[INSTRUÇÕES]
a) Responda às perguntas abaixo com base no relato sobre cabelos.
(i) Em que ano e em que bairro foi descoberto o salão Beleza Natural?
(ii) A que horas as mulheres chegavam na fila do salão?
(iii) Qual foi a primeira atitude tomada no dia em que houve o desejo de saber "quem eu era de fato"?
b) Indique se cada afirmação abaixo está de acordo com o relato sobre cabelos. Justifique com as palavras do texto.
(i) Depois do relaxamento no salão, os cabelos ficaram enrolados.
(ii) As profissionais do salão diziam que era preciso usar corretamente os produtos da marca.
(iii) O permanente afro usava químicas mais suaves que as do alisamento.
c) Prossiga o relato sobre cabelos a partir da última frase apresentada.

[TEXTO FORNECIDO]
▼

Com o tempo novas tecnologias foram surgindo, novos tipos de alisamento foram se tornando mais acessíveis, o barateamento de algumas técnicas, o encarecimento e sofisticação de outras e eu consegui meu primeiro trabalho e primeiro salário, podendo alisar de forma cotidiana meus cabelos. Nesse processo mudei diversas vezes de técnicas, fiz permanente afro com químicas tão agressivas quanto as do alisamento, e então descobri um salão de beleza no ano de 2001 no bairro da Tijuca chamado Beleza Natural. As mulheres chegavam na fila as sete horas da manhã e saíam de lá entre as dezessete e vinte horas com os cabelos cacheados e balançando... era um sonho. Pensei eu: Se é natural não vou sofrer tanto. Um tratamento muito mais acessível aos que eu já estava acostumada, que me daria uma libertação em relação à um grande trauma de todas as alisadas, a raiz que enrola.


Ora bolas, se a estrutura do seu cabelo é enrolada ou crespa é natural que a raiz do seu cabelo enrole, mas essa escravidão não permite que nós admitamos esse deslize da nossa estrutura biológica. Como dizemos muitas vezes, “a prova da minha negritude está na raiz do meu cabelo. Se enrolou, ferrou.” Relaxando os meus cabelos nesse salão não teria mais problema com raíz, com negritude, com minhas origens e eu não passaria o constrangimento de ser uma negra com cabelo duro, como dizem alguns. Meus cabelos foram relaxados, mas não enrolados, a estrutura do meu é um crespo que não enrola, e isso me causou muita frustração. As profissionais que me atendiam diziam que eu precisava utilizar de forma correta os produtos da marca, e eu assim repetia o ritual religiosamente, sem sucesso e demonstrando mais uma vez que eu não era tão natural como eu ousei querer ser. Durante muitos anos eu oscilei entre o alisamento e o relaxamento aplicado no Beleza Natural. Até o dia em que eu quis saber quem eu era de fato, e a primeira atitude que tomei foi cortar de forma radical meu cabelo longo, relaxado e pintado de vermelho.

▲

[MATERIAL FORNECIDO]
▼

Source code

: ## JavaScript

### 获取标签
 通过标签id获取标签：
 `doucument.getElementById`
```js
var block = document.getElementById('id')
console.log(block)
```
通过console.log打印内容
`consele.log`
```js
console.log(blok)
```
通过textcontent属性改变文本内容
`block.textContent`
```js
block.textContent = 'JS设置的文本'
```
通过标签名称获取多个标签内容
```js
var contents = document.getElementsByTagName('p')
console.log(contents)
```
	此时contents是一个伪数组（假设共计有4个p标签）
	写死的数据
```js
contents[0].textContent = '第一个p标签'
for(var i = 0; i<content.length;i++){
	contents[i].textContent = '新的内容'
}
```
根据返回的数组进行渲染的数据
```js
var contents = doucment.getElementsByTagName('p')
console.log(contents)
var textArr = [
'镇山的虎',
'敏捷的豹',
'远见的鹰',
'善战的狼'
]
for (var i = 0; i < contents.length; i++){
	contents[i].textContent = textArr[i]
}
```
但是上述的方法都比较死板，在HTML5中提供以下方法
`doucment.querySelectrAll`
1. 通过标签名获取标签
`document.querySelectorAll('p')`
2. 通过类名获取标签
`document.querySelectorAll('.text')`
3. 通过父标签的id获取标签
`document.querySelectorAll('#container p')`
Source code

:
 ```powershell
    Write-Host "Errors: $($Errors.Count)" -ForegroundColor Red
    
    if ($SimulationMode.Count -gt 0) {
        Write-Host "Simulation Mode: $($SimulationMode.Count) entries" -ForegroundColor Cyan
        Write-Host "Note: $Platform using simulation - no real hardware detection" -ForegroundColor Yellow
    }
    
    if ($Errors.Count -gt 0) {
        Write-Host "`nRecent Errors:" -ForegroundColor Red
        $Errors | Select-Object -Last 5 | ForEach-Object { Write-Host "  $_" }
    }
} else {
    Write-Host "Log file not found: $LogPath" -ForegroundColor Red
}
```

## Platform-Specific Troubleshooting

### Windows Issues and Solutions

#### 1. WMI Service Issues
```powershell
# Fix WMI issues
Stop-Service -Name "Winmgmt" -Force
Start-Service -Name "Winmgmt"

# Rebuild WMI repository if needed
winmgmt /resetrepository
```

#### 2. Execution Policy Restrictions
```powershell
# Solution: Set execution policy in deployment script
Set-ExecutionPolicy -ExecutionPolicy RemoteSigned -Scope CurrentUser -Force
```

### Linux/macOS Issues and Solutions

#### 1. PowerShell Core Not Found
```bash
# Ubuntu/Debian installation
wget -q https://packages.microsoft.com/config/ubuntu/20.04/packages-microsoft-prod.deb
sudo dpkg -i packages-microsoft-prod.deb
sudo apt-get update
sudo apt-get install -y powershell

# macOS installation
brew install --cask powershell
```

▲

[RESPOSTAS DO EXERCÍCIO]
a)
(i) Em 2001, no bairro da Tijuca.
(ii) Às sete horas da manhã.
(iii) Cortar de forma radical o cabelo longo, relaxado e pintado de vermelho.

b)
(i) Não: "Meus cabelos foram relaxados, mas não enrolados".
(ii) Sim: "As profissionais que me atendiam diziam que eu precisava utilizar de forma correta os produtos da marca".
(iii) Não: "fiz permanente afro com químicas tão agressivas quanto as do alisamento".

c)
No dia seguinte eu me sentia tão livre, tão eu... nesse momento minha mãe também já havia se libertado e queria um outro tipo de posicionamento social, já que sempre teve uma atitude de esquerda, feminista e voltada para o movimento operário. Comigo assumindo o meu cabelo da forma como ele havia sido estruturado desde o útero da minha mãe, com todos os gens dela em conjunto com os gens do meu pai eu pude me enxergar melhor e buscar respostas para quem eu era de fato. Fui descobrindo cada onda, cada ressecamento, cada dificuldade de se ter um cabelo crespo. Junto com isso descobri a beleza que ele me traz, a autenticidade, o empoderamento.


Descobri neste momento que ter o cabelo crespo é um ato político e não somente estético. Quando digo que o negro é lindo conforme sua estrutura natural, eu vou contra todo o padrão de beleza eurocêntrica e o absenteísmo perceptivo imposto pela cultura do consumo. Nesse momento eu valorizo a minha saúde, minha beleza, minha cultura, meu povo. Através disso desenvolvo argumento que combate uma cultura eurocêntrica que insiste em nos escravizar de forma sócio-psicológica, que me diz que eu só serei valorizada se eu me vestir, se eu falar, se eu me portar como a massa de manobra faz.


Toda vez que me olho no espelho tenho a certeza que o princípio da minha libertação se deu a partir do momento que eu disse não ao processo de adoecimento da alma que não se aceita por conta de todo um contexto social ao qual está envolvido. Deixar o cabelo crespo é um grande ato de rebeldia de uma sociedade opressora e assim como muitas irmãs eu tenho o orgulho de me apresentar socialmente com o cabelo tal qual a minha origem pertence.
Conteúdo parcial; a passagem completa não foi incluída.